Every line of the data below that holds the string "nose" needs to be reported.

---------- SUPPLIED MATERIAL ----------

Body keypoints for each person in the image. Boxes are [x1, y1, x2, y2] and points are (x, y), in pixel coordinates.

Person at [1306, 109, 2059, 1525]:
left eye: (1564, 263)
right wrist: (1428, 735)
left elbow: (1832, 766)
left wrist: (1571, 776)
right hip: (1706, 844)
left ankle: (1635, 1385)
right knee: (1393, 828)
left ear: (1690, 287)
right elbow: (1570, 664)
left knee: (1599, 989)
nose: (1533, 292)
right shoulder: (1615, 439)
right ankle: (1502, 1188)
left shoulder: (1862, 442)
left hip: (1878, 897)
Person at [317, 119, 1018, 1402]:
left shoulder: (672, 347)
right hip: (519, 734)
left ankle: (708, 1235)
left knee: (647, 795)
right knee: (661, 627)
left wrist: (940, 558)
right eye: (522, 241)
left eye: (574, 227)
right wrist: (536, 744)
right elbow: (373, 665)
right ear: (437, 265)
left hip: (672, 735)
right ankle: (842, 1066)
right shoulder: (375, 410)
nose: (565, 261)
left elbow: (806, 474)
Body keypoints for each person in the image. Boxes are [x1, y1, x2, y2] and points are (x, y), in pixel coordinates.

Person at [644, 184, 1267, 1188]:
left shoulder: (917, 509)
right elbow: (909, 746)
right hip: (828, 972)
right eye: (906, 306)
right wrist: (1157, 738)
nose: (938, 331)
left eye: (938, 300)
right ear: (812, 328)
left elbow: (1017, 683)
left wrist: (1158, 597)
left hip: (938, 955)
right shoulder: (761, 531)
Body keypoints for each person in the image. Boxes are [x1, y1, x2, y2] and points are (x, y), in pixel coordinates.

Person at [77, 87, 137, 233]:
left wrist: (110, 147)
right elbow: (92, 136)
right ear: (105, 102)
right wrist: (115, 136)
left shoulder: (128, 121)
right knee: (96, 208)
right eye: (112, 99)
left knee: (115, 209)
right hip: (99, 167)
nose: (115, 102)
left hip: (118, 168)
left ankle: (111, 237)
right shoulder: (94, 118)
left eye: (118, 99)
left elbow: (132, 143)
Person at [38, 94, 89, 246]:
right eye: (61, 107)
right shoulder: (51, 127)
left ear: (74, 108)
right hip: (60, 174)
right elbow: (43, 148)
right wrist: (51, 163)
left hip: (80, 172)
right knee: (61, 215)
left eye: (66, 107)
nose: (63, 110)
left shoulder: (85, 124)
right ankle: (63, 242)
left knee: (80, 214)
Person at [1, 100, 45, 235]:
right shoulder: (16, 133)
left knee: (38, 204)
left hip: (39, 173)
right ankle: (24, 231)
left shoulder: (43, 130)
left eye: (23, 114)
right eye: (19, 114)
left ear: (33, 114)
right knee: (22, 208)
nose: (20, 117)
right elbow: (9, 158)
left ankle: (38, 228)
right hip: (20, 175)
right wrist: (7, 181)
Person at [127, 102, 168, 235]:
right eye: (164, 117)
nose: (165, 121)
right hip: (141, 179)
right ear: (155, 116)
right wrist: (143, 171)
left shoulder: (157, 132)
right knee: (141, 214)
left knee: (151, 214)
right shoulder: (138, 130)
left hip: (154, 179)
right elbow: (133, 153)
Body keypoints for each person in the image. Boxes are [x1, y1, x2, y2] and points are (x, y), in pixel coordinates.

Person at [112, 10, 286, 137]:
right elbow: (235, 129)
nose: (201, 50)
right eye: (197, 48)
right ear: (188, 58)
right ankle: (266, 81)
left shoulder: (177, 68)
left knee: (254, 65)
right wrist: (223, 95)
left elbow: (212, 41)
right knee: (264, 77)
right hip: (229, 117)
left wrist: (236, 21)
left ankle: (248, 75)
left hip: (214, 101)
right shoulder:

----------

ANSWER SECTION:
nose: (1533, 292)
nose: (565, 261)
nose: (938, 331)
nose: (115, 102)
nose: (63, 110)
nose: (20, 117)
nose: (165, 121)
nose: (201, 50)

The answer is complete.